Dantzker et al reported the effects of incremental additions of PEEP in 12 patients with ARDS.20 In five patients with initial wedge pressures of 4-11 mmHg who were not already on PEEP, addition of 5 cm H2O of PEEP caused a drop in cardiac output in four patients (by as much as 42%) and a fall in mixed venous PO2 in three patients; mean cardiac output went from 7.2 to 6.1 L/min on addition of PEEP in these five patients.
Recommendations
What should the clinician do in the face of these divergent approaches and the somewhat contradictory available evidence? It is important to consider the practice settings and patient populations in which the reported experience has been gained. In general, success with the "wet" approach has mainly been in postoperative and surgical sepsis patients, and success with the "dry" approach has mainly been with medical patientsthat is, patients who may require less initial fluid resuscitationand the main proponents of the two approaches have generally been surgical intensivists vs. medical intensivists. Success with both approaches has mainly been with their early application, and comparable results might not be achievable with either strategy if begun later in a patient’s clinical course.

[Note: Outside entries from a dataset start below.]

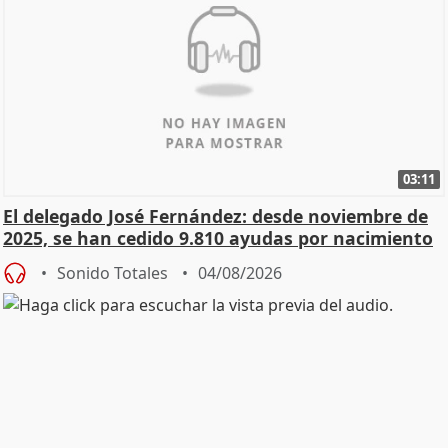
03:11
El delegado José Fernández: desde noviembre de
2025, se han cedido 9.810 ayudas por nacimiento
Sonido Totales
04/08/2026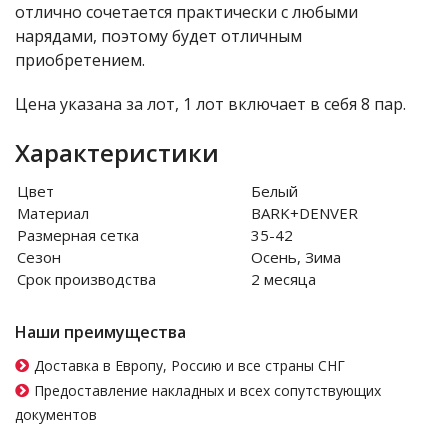
отлично сочетается практически с любыми
нарядами, поэтому будет отличным
приобретением.
Цена указана за лот, 1 лот включает в себя 8 пар.
Характеристики
Цвет
Белый
Материал
BARK+DENVER
Размерная сетка
35-42
Сезон
Осень, Зима
Срок производства
2 месяца
Наши преимущества
Доставка в Европу, Россию и все страны СНГ
Предоставление накладных и всех сопутствующих
документов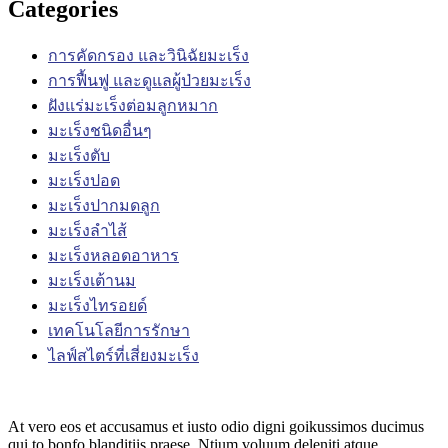
Categories
การคัดกรอง และวินิฉัยมะเร็ง
การฟื้นฟู และดูแลผู้ป่วยมะเร็ง
ฝังแร่มะเร็งต่อมลูกหมาก
มะเร็งชนิดอื่นๆ
มะเร็งตับ
มะเร็งปอด
มะเร็งปากมดลูก
มะเร็งลำไส้
มะเร็งหลอดอาหาร
มะเร็งเต้านม
มะเร็งไทรอยด์
เทคโนโลยีการรักษา
ไลฟ์สไตร์ที่เสี่ยงมะเร็ง
At vero eos et accusamus et iusto odio digni goikussimos ducimus
qui to bonfo blanditiis praese. Ntium voluum deleniti atque.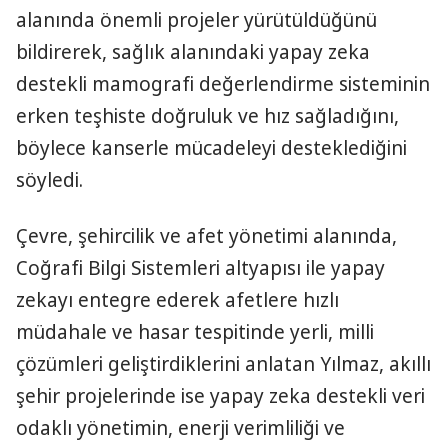
alanında önemli projeler yürütüldüğünü
bildirerek, sağlık alanındaki yapay zeka
destekli mamografi değerlendirme sisteminin
erken teşhiste doğruluk ve hız sağladığını,
böylece kanserle mücadeleyi desteklediğini
söyledi.
Çevre, şehircilik ve afet yönetimi alanında,
Coğrafi Bilgi Sistemleri altyapısı ile yapay
zekayı entegre ederek afetlere hızlı
müdahale ve hasar tespitinde yerli, milli
çözümleri geliştirdiklerini anlatan Yılmaz, akıllı
şehir projelerinde ise yapay zeka destekli veri
odaklı yönetimin, enerji verimliliği ve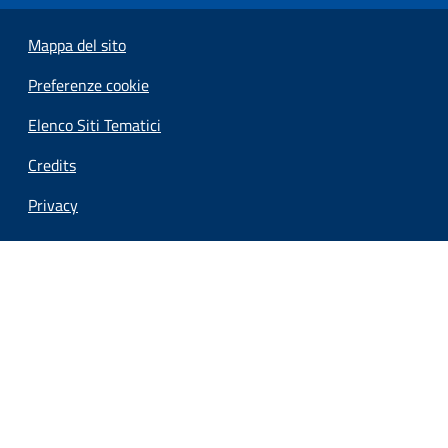
Mappa del sito
Preferenze cookie
Elenco Siti Tematici
Credits
Privacy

It does seem to be true that avoiding excessive fluid administration in any clinical setting is a good idea, although the best specific management target (e.g., cardiac output, DO2, wedge pressure, overall fluid balance) in a given clinical circumstance remains unclear. It seems to me that available evidence currently favors the "dry" approach when this is clinically feasible, especially in medical patients. The goal of minimizing extravascular lung water is just as desirable in patients with trauma, burns, and surgical sepsis but may be less readily achievable because of the fluid demands of these clinical settings. However, even in the latter circumstances it would seem like a good idea to maintain the lowest filling pressures that are consistent with adequate perfusion, and efforts should be made to reduce fluid intake and avoid unnecessary fluid overload whenever possible.
Conclusion
Whichever approach is selected, the clinician’s fluid management strategy needs to be consistent with the overall management philosophy being followed in terms of ventilator management and patient monitoring. Minimizing fluid administration in patients with ARDS, such that relative hypovolemia is present, is not compatible with the use of high levels of PEEP, and neither approach, if carried out as its proponents describe, can be adhered to without a pulmonary artery catheter. Thus, the clinician may well elect to pursue a strategy somewhere between the "wet" and "dry" extremes, perhaps requiring less invasive monitoring in some patients. I think such an approach is justifiable, in view of the present lack of outcome data from properly designed studies, of sufficient size and in appropriate patient populations, to settle the current controversy.